## Supplied text
## BEGIN

Originally Posted by
Renathras
The electors only have a responsibility to the voters in their STATE not in the COUNTRY. Electors have reported getting thousands of e-mails and phone calls, largely from California and New York (and basically none from the Southern states or from their home states), as well as from other countries like in Europe and Australia.
...but they only represent the people of their state.
Additionally: Hillary Clinton won a plurality (largest minority), not a majority of the popular vote...in an election where the popular vote doesn't matter nationwide (only the popular vote state by state). This means you can't use that outcome to say that Clinton "won" anyway, as she (A) did not win a majority and (B) many people didn't vote in states where "their vote wouldn't matter", so you can't even be sure what the "true" popular vote would have been had the election been about popular vote, unless you have another election for the popular vote only. Until you do that, Clinton didn't "win" anything. The ENTIRE "win margin" for Clinton was from the state of California, where she won by about 4 billion (which is more than her 2-3 billion margin nationwide). That is, if you set aside California, Trump won the plurality of the popular vote across all other 49 states taken together. (While I don't doubt you could play a similar game with other states for Clinton or Trump, no other single state accounts for the ENTIRE popular vote margin between her plurality and his second place vote share).

## END

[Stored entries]

## BEGIN

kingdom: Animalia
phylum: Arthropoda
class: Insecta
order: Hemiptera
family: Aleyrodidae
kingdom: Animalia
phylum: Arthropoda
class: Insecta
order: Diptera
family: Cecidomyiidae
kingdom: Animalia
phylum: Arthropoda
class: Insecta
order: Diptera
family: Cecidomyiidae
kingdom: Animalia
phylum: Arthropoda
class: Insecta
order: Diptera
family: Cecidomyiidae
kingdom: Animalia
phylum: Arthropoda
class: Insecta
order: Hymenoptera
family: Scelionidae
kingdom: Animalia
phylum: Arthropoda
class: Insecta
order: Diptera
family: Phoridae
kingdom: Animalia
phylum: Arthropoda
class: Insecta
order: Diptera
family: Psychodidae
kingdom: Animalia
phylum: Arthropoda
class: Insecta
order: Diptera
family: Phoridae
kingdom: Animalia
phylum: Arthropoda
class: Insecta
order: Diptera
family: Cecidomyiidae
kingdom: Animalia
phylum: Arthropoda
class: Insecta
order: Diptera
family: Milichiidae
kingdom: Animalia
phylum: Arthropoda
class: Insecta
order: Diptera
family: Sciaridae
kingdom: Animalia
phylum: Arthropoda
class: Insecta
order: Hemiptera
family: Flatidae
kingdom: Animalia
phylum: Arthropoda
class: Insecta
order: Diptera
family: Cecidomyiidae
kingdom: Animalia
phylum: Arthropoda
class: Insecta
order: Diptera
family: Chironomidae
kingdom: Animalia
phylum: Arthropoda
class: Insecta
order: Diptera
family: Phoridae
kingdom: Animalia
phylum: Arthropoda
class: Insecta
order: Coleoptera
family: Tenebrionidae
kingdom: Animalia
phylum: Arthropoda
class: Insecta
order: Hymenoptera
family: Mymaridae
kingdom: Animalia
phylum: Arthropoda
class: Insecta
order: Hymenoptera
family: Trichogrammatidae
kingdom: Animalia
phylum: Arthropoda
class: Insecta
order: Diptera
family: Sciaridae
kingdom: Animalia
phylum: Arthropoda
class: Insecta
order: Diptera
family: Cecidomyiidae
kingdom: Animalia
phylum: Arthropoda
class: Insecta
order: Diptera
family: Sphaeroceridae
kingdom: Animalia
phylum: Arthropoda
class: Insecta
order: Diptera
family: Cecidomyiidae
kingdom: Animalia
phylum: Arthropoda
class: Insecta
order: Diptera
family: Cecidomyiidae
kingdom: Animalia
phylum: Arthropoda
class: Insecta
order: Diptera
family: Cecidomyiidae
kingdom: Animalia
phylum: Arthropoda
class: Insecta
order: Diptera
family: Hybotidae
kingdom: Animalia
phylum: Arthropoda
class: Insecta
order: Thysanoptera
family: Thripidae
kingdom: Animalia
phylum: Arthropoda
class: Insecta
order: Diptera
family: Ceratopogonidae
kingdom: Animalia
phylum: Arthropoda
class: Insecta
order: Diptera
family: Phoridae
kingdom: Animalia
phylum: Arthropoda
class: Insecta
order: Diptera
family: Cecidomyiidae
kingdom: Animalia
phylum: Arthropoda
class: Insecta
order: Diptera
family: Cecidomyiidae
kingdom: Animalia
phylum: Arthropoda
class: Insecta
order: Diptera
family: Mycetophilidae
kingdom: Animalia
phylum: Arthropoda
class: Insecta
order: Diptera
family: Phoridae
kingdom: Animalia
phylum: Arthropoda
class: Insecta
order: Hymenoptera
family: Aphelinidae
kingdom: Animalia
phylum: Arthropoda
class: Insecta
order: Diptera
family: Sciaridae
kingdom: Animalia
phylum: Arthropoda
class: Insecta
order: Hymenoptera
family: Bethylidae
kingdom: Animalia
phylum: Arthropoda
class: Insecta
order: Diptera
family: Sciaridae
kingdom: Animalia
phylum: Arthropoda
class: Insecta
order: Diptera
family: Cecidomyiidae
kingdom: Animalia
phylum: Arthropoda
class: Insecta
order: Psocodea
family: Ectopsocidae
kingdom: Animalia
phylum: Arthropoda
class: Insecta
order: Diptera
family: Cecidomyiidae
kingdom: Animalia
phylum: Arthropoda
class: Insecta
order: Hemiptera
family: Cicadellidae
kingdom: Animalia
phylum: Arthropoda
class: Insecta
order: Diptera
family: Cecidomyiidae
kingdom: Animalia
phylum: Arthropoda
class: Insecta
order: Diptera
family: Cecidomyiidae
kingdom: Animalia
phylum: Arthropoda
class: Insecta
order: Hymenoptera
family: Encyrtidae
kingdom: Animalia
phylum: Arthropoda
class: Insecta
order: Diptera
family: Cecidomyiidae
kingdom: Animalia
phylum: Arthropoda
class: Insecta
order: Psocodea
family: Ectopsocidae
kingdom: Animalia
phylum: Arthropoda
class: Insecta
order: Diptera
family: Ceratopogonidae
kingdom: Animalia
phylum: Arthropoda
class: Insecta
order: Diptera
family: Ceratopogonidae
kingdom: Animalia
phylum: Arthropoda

## END

## Written exercise
Continue the forum post about electors and the popular vote, starting right after its last sentence.

## Answer
This last point, by the way, was the reason for the Electoral College - so the largest states (at the time of the Constitution being written, this was Virginia and New York) couldn't dominate the outcome. That Clinton won by a margin of 2 billion due to a margin of 4 billion in California ALONE, yet is losing the Presidency, is the Electoral College working as intended: Preventing a regional candidate from being in charge of the entire country. (Like him or hate him, Trump's victories were across all areas of the country and vastly different groups, from race [winning the vote in large minority states like Arizona, Texas, and Florida] to income [winning among poor and middle-class voters, working class voters, those without college educations, etc.])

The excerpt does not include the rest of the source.